Towards a more Pythonic "Ternary Operator"
Alex Martelli
aleax at aleax.it
Tue Mar 4 10:05:12 EST 2003
Clark C. Evans wrote:
> I was thinking, perhaps if people first agreed on the problem
> finding a solution could become more of a detail. Here is a
> stab at the 'terinary operator' problem.
>
> Consider the following two constructs, ignoring the syntax
> details for a moment:
>
> if <condition>:
> <variable> = <value-a> # first assignment
> else:
> <variable> = <value-b> # second assignment
>
> In this example, the first and second assignment have
> a parallel structure; but the '<variable> =' part happens
> to be duplicated. This is somewhat inefficient for
> two reasons:
>
> (a) someone reading the code has to scan the whole
> structure and determine that there is a parallel
> structure, where the variable is assigned a value
> in either case of the condition; and
>
> (b) someone writing/editing the code has to make sure
> that the variable is the same in both places or
> else the parallel structure is broken.
Good points -- basically similar to arguments for having
such augmented-assignment operators as += in the language
(avoiding <variable> = <variable> <operator> <value>
redundancy both in reading and writing the code).

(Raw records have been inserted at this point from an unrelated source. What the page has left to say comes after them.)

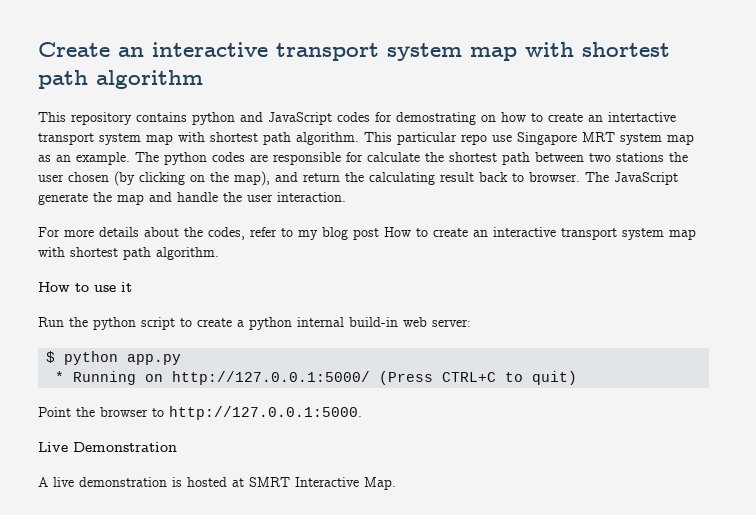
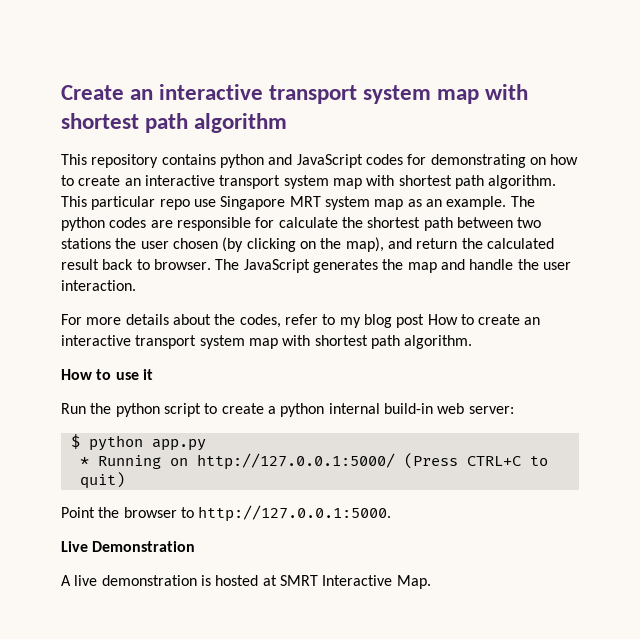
[396,112,476,125] demostrating -> [430,154,526,168] demonstrating
[608,112,676,122] intertactive -> [144,175,215,186] interactive
[369,172,435,185] calculating -> [486,238,554,249] calculated
[38,193,88,205] generate -> [312,259,378,273] generates

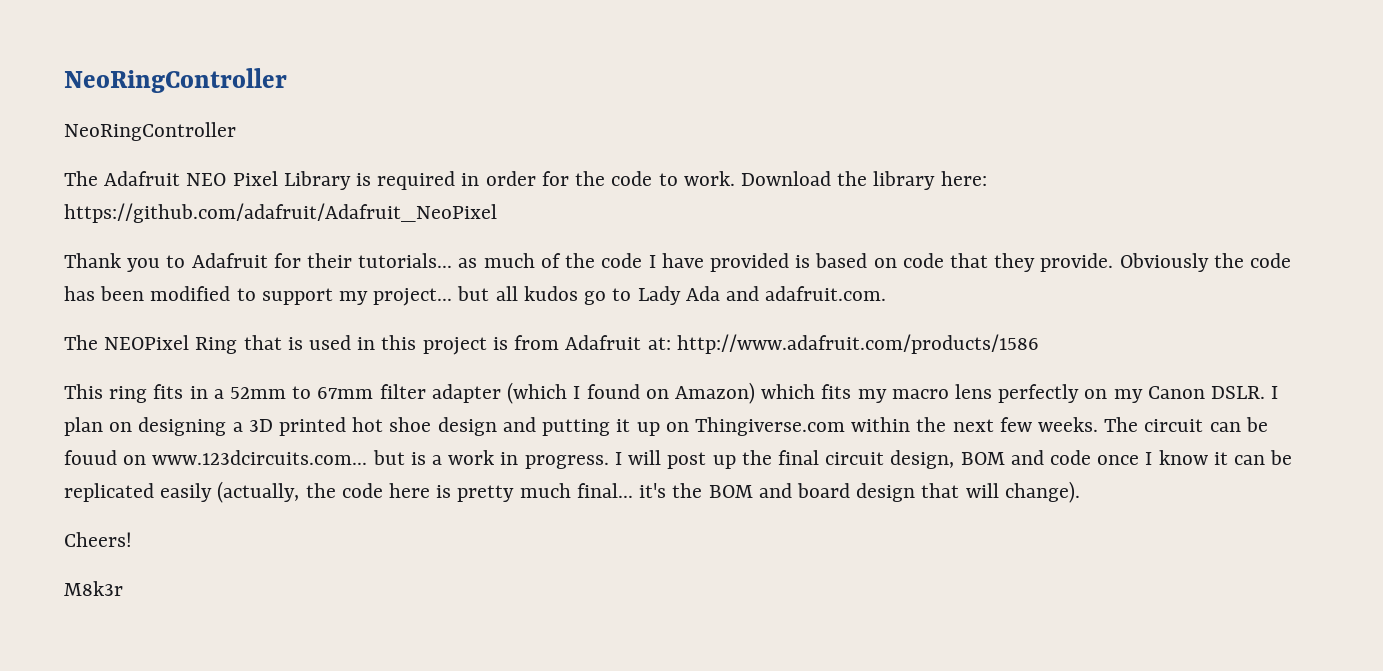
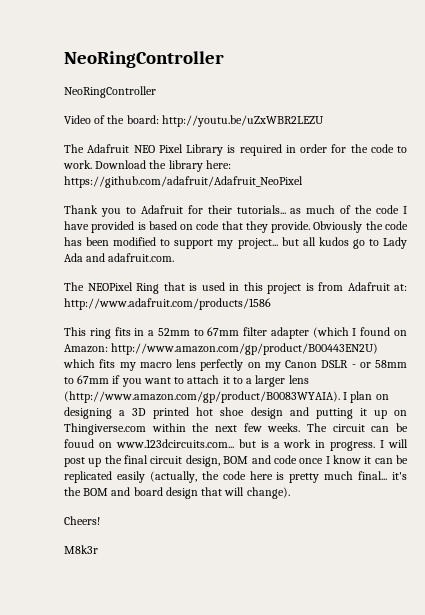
(236, 131) none -> [64,115,324,127] // Video of the board: http://youtu.be/uZxWBR2LEZU
[674,382,755,404] Amazon) -> [64,343,379,355] Amazon: http://www.amazon.com/gp/product/B00443EN2U)
[1211,386,1266,399] DSLR. -> [321,360,407,368] [64,375,309,387] [64,391,340,403] DSLR - or 58mm to 67mm if you want to attach it to a larger lens (http://www.amazon.com/gp/product/B0083WYAIA).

> Besides the left hand side of the assignment, there happens
> to be another parallel structure which occurs often...
>
> if a == X:
> b = Q
> elif a == Y:
> b = R
> else:
> b = S
>
> In this case, not only is 'b = ' duplicated three times,
> but 'a ==' is duplicated twice. These two can be combined
Hmmm, well, yes, but this is somewhat less convincing to me.
> into the select/case pattern:
>
> b = select a:
> case X: Q
> case Y: R
> else: S
>
> So, really, we have two categories of duplication:
>
> (a) the left hand side of the assignment
> (b) the left hand side of the conditional
Yes, but they're orthogonal -- i.e. the second case might
just as well be:
if a == X:
c = Q
elif a == Y:
d = R
else:
e = S
which only shows redundancy kind [b], not kind [a]. Why
are we assuming the two redundancies go together?
> Perhaps we can scratch two itches at the same time? The syntax
> really doesn't matter now; what matters is that we agree on the
> problem. Then we can throw up our best syntaxes and let Guido
> choose and work his magic...
I like this analysis, but I do not understand the reason to
assume the two redundancy problems should occur together.